Marriage is not. David Cameron (happily married to the lovely Samantha) has mishandled his summer offensive. He's been desperately seeking something to get his polls up before Gordon hits him with a snap election. Dave wanted something conservative-but-with-a-very-small-c, to fix "our broken society" and siezed on Tax Breaks for Married Couples as likely sounding. Basically, because married couples sort of last longer than unmarried ones, you know? Twelve years is it, before divorcing? Give 'em a bonus.
Alas, it won't fly. Government spokesmen merrily damned tax-breaks for marriage as economically barking, right-wing preaching and an insult to "hard-working families" (code for "unmarried mothers", hiss, boo, you naughty Tory).
It would indeed be an odd way to spend £10bn, but that's not the reason it won't fly. Bringing back tax breaks for married couples wouldn't work as social glue because marriage itself doesn't work any more. The state of matrimony has been nibbled away to nothing over the last 30 years, for good, rational reasons. The Church lost faith in it and governments of all stripes lost interest in it once feminism made it laughable. All that "male head of the household" stuff was ridiculous. If you earn your own wage and keep being told that marriage is "legalised prostitution", and "household slavery" you go off the idea a bit. Also, once the divorce laws were liberalised, divorce stopped being a neat way for men to throw out the old boiler and marry a trophy. These days, 75 per cent of all divorces are prosecuted by women.

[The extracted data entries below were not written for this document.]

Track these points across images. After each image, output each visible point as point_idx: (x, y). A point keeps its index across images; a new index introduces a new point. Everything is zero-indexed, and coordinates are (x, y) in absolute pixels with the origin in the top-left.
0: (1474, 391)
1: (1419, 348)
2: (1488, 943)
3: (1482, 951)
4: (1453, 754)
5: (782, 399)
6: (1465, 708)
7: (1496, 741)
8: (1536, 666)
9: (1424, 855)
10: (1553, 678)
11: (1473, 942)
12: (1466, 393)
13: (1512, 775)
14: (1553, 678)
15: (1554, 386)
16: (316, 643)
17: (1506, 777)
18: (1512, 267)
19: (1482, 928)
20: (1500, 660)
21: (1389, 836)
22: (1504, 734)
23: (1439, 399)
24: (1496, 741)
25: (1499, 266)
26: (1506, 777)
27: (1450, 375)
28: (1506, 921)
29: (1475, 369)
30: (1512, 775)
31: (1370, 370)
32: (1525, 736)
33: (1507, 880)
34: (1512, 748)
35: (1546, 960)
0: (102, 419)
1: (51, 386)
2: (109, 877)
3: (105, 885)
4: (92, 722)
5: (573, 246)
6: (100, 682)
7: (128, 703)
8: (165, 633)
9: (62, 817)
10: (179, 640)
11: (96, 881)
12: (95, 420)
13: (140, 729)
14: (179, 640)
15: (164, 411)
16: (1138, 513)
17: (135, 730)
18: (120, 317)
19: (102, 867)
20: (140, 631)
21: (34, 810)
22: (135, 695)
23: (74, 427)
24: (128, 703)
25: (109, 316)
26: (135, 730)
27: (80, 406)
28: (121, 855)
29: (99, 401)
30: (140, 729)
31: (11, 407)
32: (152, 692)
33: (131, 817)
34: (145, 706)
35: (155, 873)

In youth, I was a keen subscriber to the feminist critique of marriage. But weirdly, I got married for old-fashioned reasons. It was purely fiscal. I was 32, mother of two and full-time stepmother of two more. (Since their pa didn't divorce Mrs Firstwife until after I had my babies, only his daughters were "legitimate". Back then, my two were "illegitimate and illegitimable").

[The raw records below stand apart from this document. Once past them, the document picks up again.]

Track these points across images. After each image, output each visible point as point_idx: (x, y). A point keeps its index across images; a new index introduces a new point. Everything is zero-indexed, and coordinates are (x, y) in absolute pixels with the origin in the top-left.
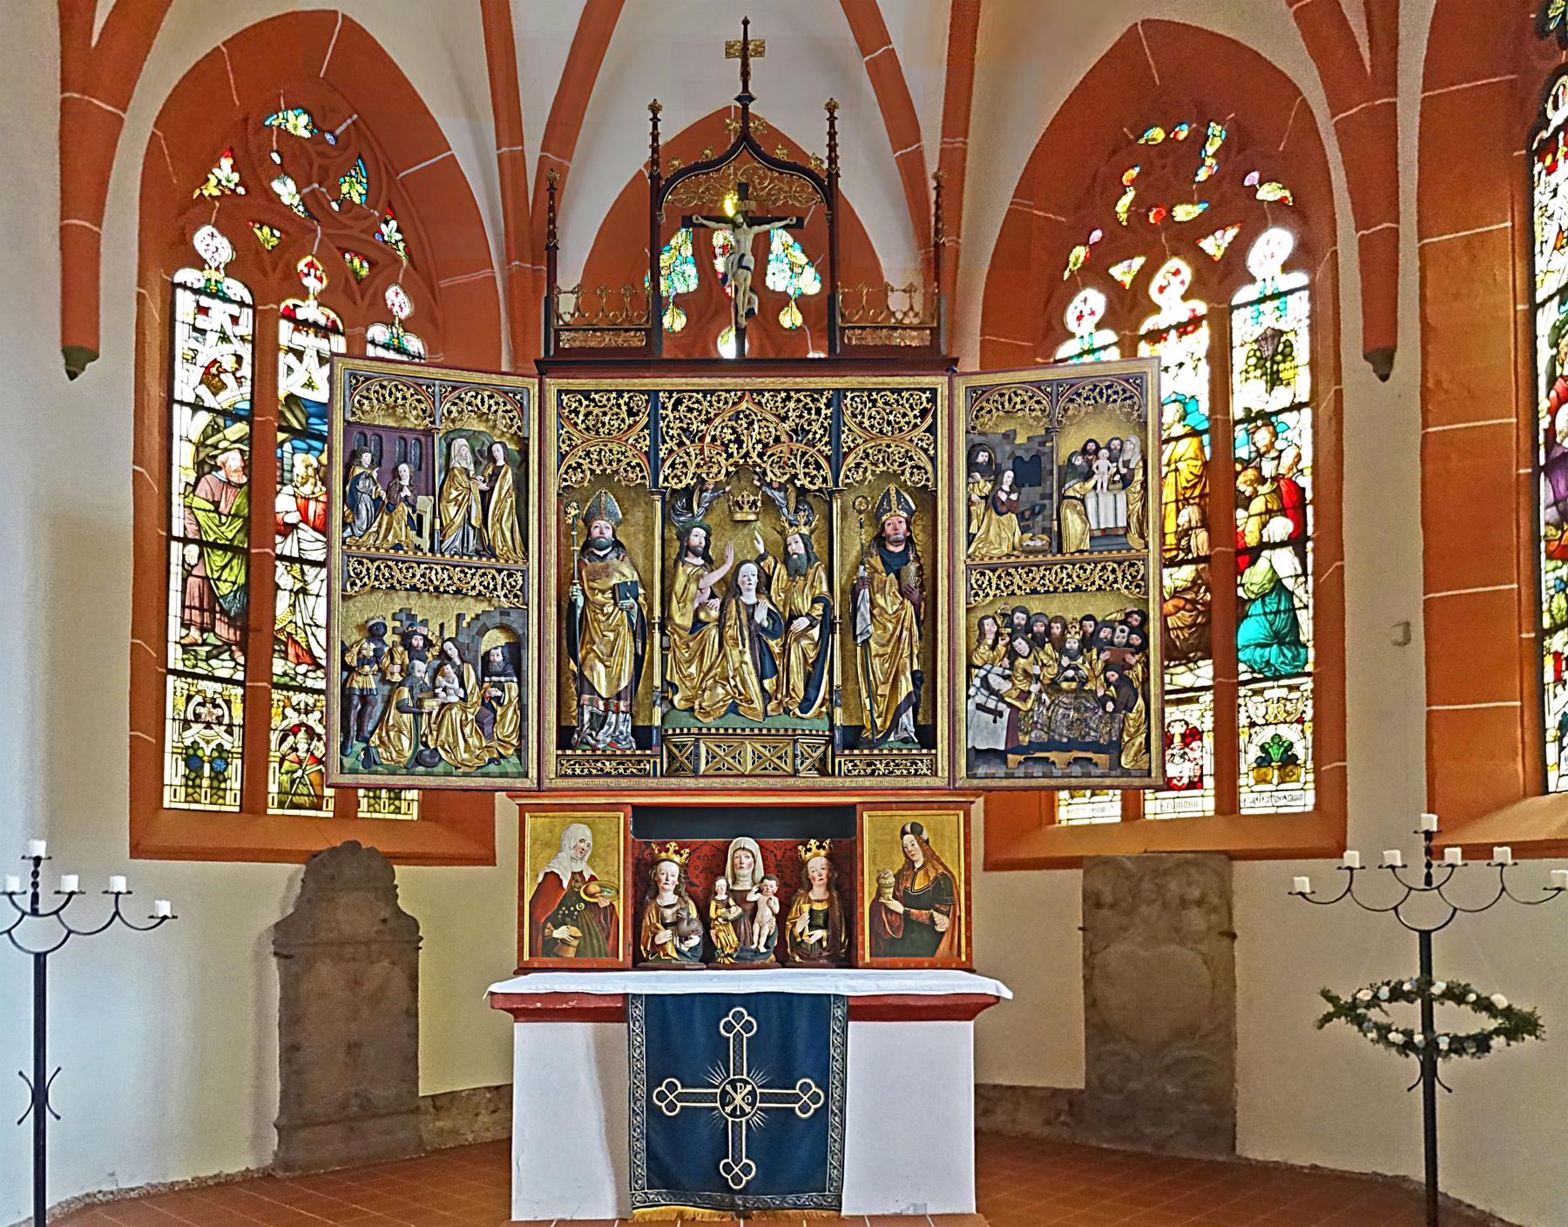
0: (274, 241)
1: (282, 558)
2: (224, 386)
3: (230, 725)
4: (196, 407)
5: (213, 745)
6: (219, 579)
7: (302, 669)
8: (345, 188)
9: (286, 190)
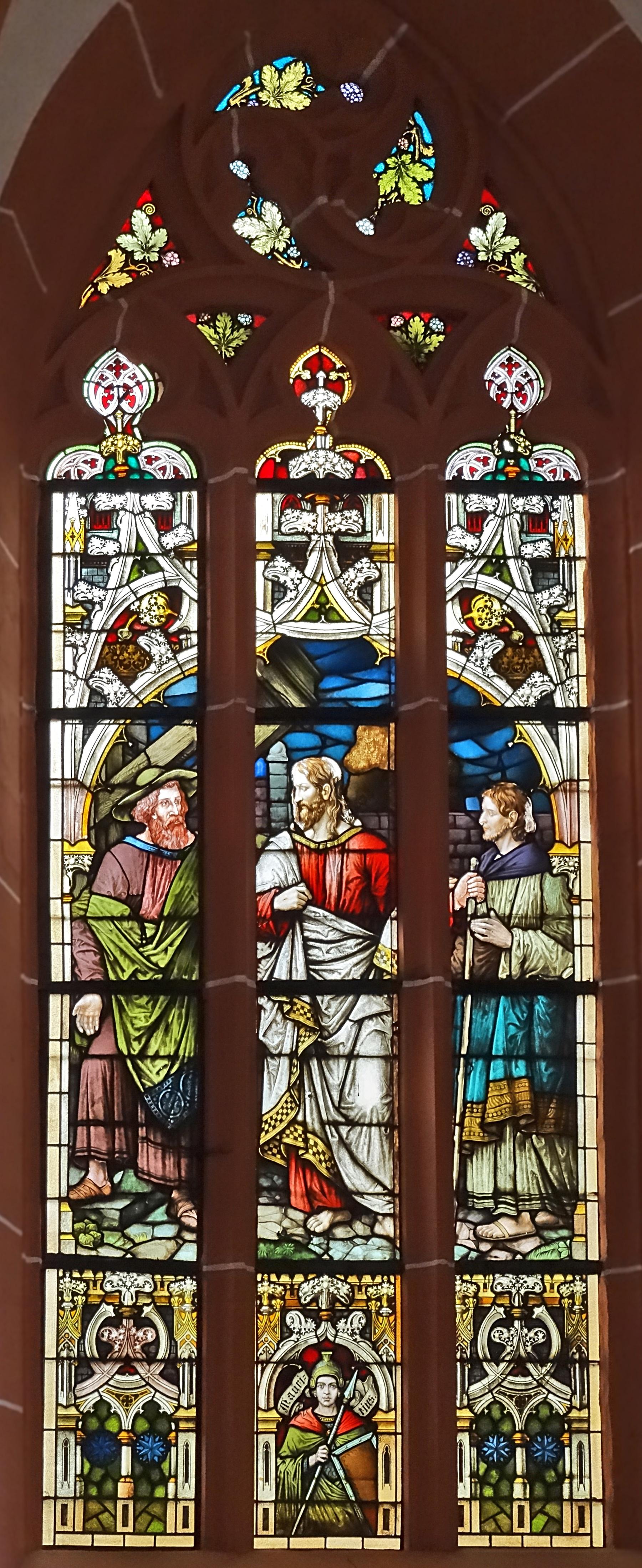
0: (241, 337)
1: (272, 987)
2: (146, 658)
3: (172, 1361)
4: (90, 716)
5: (137, 1407)
6: (142, 1055)
7: (323, 1221)
8: (386, 184)
9: (262, 229)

But I was happy being unmarried. Our house was jointly owned, we both worked, we had separate bank accounts and a joint one to fund school shoes, food, bills, childcare. It was all very rational and modern and feminist.
But after the second child, I realised life continued after 30. I began to fret about having all these dependents. Having always hoped I'd die before I got old, I started worrying about making wills and finding guardians for the babes in case of plane-crashes. The word "pension" came into my head for the first time ever. I asked the partner, as he then was, what would happen if he hit a motorway bridge on the way home? Being only 33 himself, he parried. But what happens to your estate? I nagged. Because Mrs Firstwife is the mother of your legitimate children, while I count as concubine with two lights-o'-love. We should get married, you know. If we were married, I'd be your widow! Everything would be simpler. He would say, "Will you stop bloody nagging about me dying."

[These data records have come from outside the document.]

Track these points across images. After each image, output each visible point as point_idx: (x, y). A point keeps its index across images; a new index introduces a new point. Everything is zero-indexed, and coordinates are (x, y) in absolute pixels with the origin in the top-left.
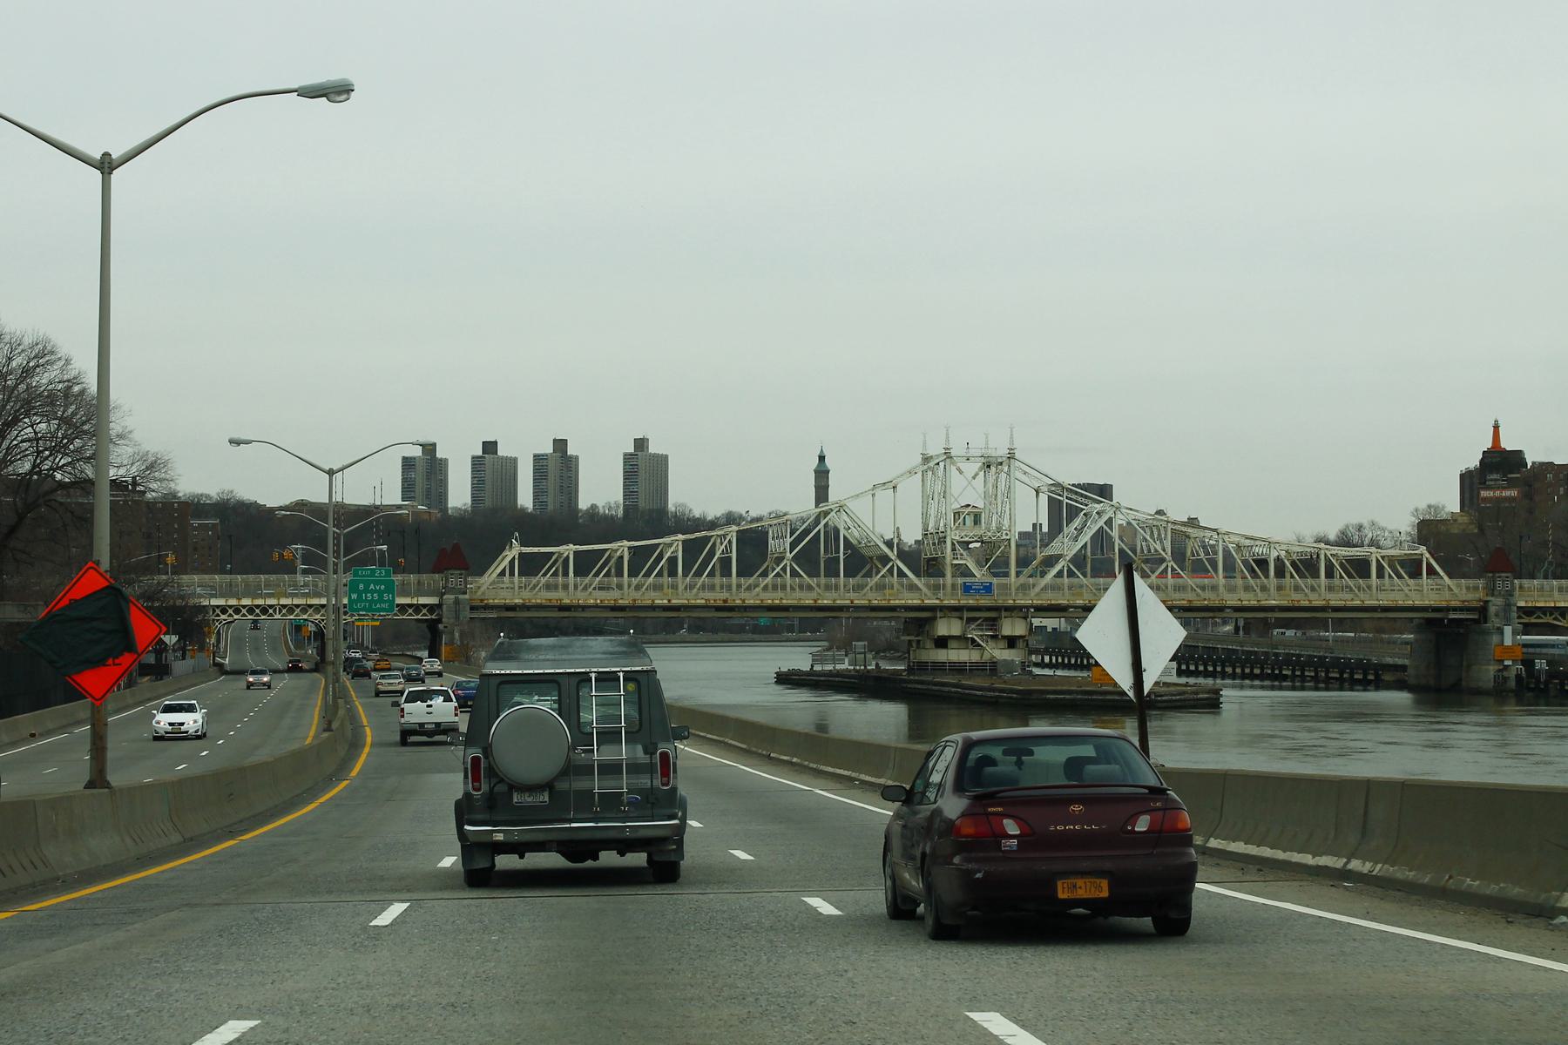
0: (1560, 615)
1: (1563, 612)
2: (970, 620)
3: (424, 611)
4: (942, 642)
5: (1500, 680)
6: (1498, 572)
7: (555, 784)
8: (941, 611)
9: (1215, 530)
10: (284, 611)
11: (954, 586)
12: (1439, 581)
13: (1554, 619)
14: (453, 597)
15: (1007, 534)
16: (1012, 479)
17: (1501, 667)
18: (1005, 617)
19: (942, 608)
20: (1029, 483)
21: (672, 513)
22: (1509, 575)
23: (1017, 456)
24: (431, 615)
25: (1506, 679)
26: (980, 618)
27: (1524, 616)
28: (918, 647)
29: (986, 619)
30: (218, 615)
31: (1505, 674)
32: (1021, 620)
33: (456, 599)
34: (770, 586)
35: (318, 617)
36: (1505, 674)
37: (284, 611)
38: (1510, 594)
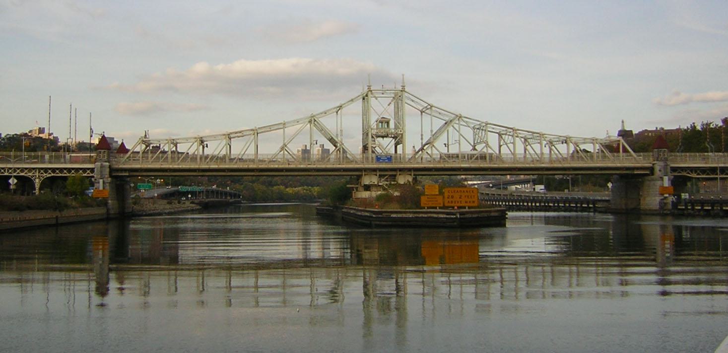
0: (690, 171)
1: (723, 170)
2: (380, 176)
3: (88, 172)
4: (367, 188)
5: (663, 204)
6: (661, 148)
7: (548, 161)
8: (365, 171)
9: (511, 129)
10: (10, 171)
11: (623, 159)
12: (629, 154)
13: (687, 173)
14: (100, 164)
15: (401, 131)
16: (404, 103)
17: (662, 198)
18: (400, 175)
19: (366, 170)
20: (415, 106)
21: (561, 158)
22: (666, 150)
23: (406, 90)
24: (85, 173)
25: (666, 204)
26: (387, 175)
27: (700, 173)
28: (357, 190)
29: (390, 176)
30: (42, 173)
31: (665, 201)
32: (409, 176)
33: (102, 164)
34: (479, 157)
35: (31, 174)
36: (665, 201)
37: (10, 171)
38: (666, 160)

So I stopped. Even when he told me the divorce was through, I didn't resume. I thought, well - I'll just have to make sure I've squirrelled enough away to buy Mrs Firstwife out when the dark day comes.
One day, he phoned me at work and said he was taking me to dinner tonight. What for? He said, "No reason," which struck me as odd. We both worked long hours, we both scrabbled for "parenting quality time", we never went out to dinner on a weekday. I grumped a bit and said OK. We sat through a fancy meal, then he asked the waiter for a cigar (you could, back then), scribbled something on the cigar-band and threw it at me. I unrolled it, and read: "O LET US BE MARRIED, TOO LONG WE HAVE TARRIED" and he sat back beaming, blowing smoke.
I said: You shit! You utter, utter shit! and knocked the wineglass over. He said: "Er - what"? and I started shouting: "I asked you if we could get married two years ago! You said no! You knew I was right and you still said no! And now you think you can just come up with a stupid quasi-romantic PROPOSAL because MARRIAGE is in your gift! Our bastard children are at home and I'm here for a power gesture! "Which you can refuse," he said. "And, erm, can you lower your voice slightly? People are staring." They were. The maitre d' suddenly sprang the length of the room with a bottle of Pol-Roger: look, it's a nice, balmy evening, the terrace is lovely, it's this door here, perhaps the lady would like to get some air, sir. This is on the house. Once outside, my bridegroom-elect said mildly, "Well, um. Up to you, obviously. But I've bought a special licence." I spent the next three weeks in a pettish power-struggle: no bridal gown, no guests, no ceremony, no invitations, no damn wedding-list. This is a civil partnership, undertaken for fiscal reasons purely, OK? He said fine. And he's still around, unlike M. Henry. So I guess we didn't need young Cameron's £20 a week.
Last week I wrote that I didn't want to enrich Alastair Campbell by buying his self-serving diaries. Well, I hopped from foot to foot in Borders last Saturday, feloniously trying to work up the courage to shoplift The Blair Years. But I didn't fancy embarrassing the two youths on the tills, so I bought the bloody thing. (Discounted: £5 off.) I started reading it on Sunday afternoon when the village cricket match was rained off and couldn't stop. Obviously, it's all about Ur-Alastair, with TB popping up like Guildenstern. But I was struck by a paragraph early on when he and Fiona went to a wedding and Richard Stott made a "funny" speech: " Said the reason Fiona had never married me was that she was still waiting for Peter Mandelson."
Ho, ho, very satirical. But note the grammar: SHE never married ME, eh? So
Alastair proposed and Fiona said no? I'd occasionally wondered whether it was (principled) Ms Millar or (reprobate) Campbell who was so deliberate about their non-marital status. If a newspaper ever refers to her as Campbell's "wife", the mistake is punctiliously corrected: she's his PARTNER. From my own case I know these things are "jointly decided". But in every long-term relationship I've ever come across, joint decisions are made when one person says: "I think we should do X" and the other one says: "Fine." So, though I'm only a faint-hearted feminist myself, I feel a sisterly warmth for Fiona Millar.